Deduplication technology is also called capacity optimization protection technology. What benefits does it bring to customers' computer systems, especially backup systems?
At present, the deduplication technology is mainly used for data backup, and some companies claim that it will be applied to primary storage, but it is not the mainstream after all. The deduplication technology can provide a larger backup capacity for longer data retention, continuous verification of backup data, improve the level of data recovery services, and facilitate data disaster tolerance.
Larger backup capacity
The backup data contains too many redundant parts, especially in full data backup. Although Incremental Backup only backs up the changed files, Incremental Backup usually contains redundant data blocks.
The principle of deduplication technology is to save only the data segment of the backup data. When data is written to the backup device, the data is divided into variable-length data segments. The deduplication device compares the data segment with the data segment that has been stored in real time. This method ensures that only one copy of each unique data segment is retained. Because duplicate data deletion devices can find duplicate files and data segments in files or between files or even data blocks, therefore, the actual storage space is less than the data volume to be stored. The key to capacity optimization efficiency lies in algorithms. The technical basis for capacity optimization is not new, but has been in the academic circle for decades.
Data can be continuously verified
Currently, the product that uses the deduplication technology on the market is different in that the location where deduplication is implemented is different from the size of the split part of the file, but what's more important is how integrity and consistency checks are performed when data is written to the backup device. In the primary storage system, logical consistency check is always accompanied by risks. If a software defect leads to incorrect data writing, the data block pointer and bitmap may be damaged. Generally, the ideal solution is to run the file system check program (such as Fsck) after the file system is detached ). If the backup data is stored in the file system, the error is hard to be found until it is restored. When recovery is required, it may not be enough time to correct the error.

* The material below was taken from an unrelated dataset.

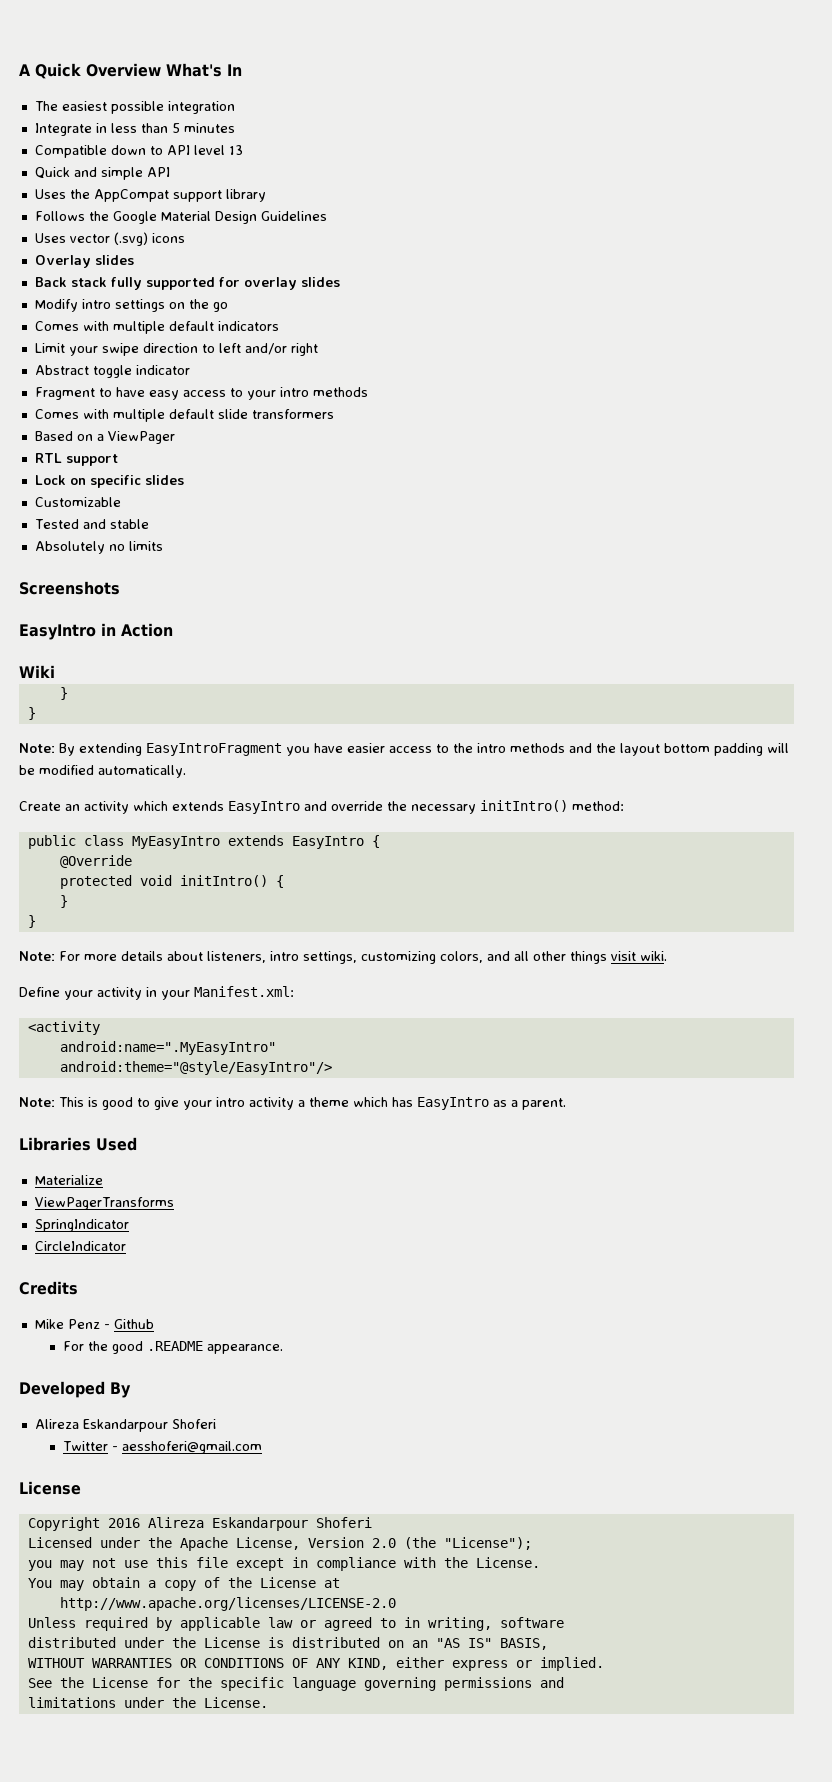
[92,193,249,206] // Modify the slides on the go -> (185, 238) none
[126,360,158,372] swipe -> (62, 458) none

Backing up data is the most valuable part of backup. Backup Data is not frequently accessed. To access backup data, manual or system faults often occur and data recovery is required. To check the consistency of the file system in the recovery operation, you need to wait until the next system restart or let the system go offline, which increases unnecessary risks. Therefore, excellent deduplication devices should have an end-to-end verification process.
Higher data recovery level
The level of backup data recovery service determines whether data can be restored accurately, quickly, and reliably to the backup device.
Oracle databases usually load business data that enterprises need to protect most. Enterprises often use full backup or Incremental backup to protect Oracle databases. The full backup mode supports fast backup and recovery. This is because Incremental Backup often scans the entire database to detect changed data blocks, in addition, the Incremental backup method also requires one full backup and multiple Incremental backup during recovery, which also affects the recovery speed.
In this case, why do many enterprises require incremental backup? This is because full backup requires more backup time and space than Incremental backup. Backup devices with the deduplication function can solve the above problems.
For backups of databases represented by Oracle, the backup time consists of the time when data blocks are traversed (especially Incremental Backup) and the data transmission time. For Incremental backup, data block traversal scans the database to find changed data blocks. This takes a long time. As the performance of the backup device is further improved, the time required for full and Incremental backup of the database is almost the same.
Disk-based backup devices provide high-performance and online deduplication functions. Therefore, only a small amount of storage space is used for multiple full backups of Oracle databases. The storage space occupied by daily full backup and block-level Incremental backup is basically the same. Compared with normal backup devices, backup devices that use the deduplication Technology for full backup can save 95% of disk consumption.
When backing up key data, backup devices that use the deduplication technology can use full backup instead of Incremental backup to improve the level of data recovery services.
Easy Disaster Tolerance for backup data
Disaster Tolerance Technology, which uses data replication technology as the mainstream, is very concerned with real-time data replication, while disaster tolerance for backup data is not concerned. Because the deduplication technology can optimize the capacity of backup data, only a small amount of disk increments are required for full backup every day, remote transmission over the WAN or LAN is the data after capacity optimization, which can greatly save network bandwidth.
Nowadays, many enterprises regard online replication of backup data as an alternative solution for remote tape storage. With the replication solution, data is copied from the local primary disk to a remote disk through the LAN or WAN. To enhance protection, enterprises can also increase the frequency of data synchronization, or configure remote sites as completely disaster recovery sites. Once the primary site has to be shut down for a period of time, you can start business operations on a remote site.
When selecting a product with the deduplication function, the customer should examine the capacity optimization algorithm, continuous data verification, data service level, and convenient and efficient disaster tolerance.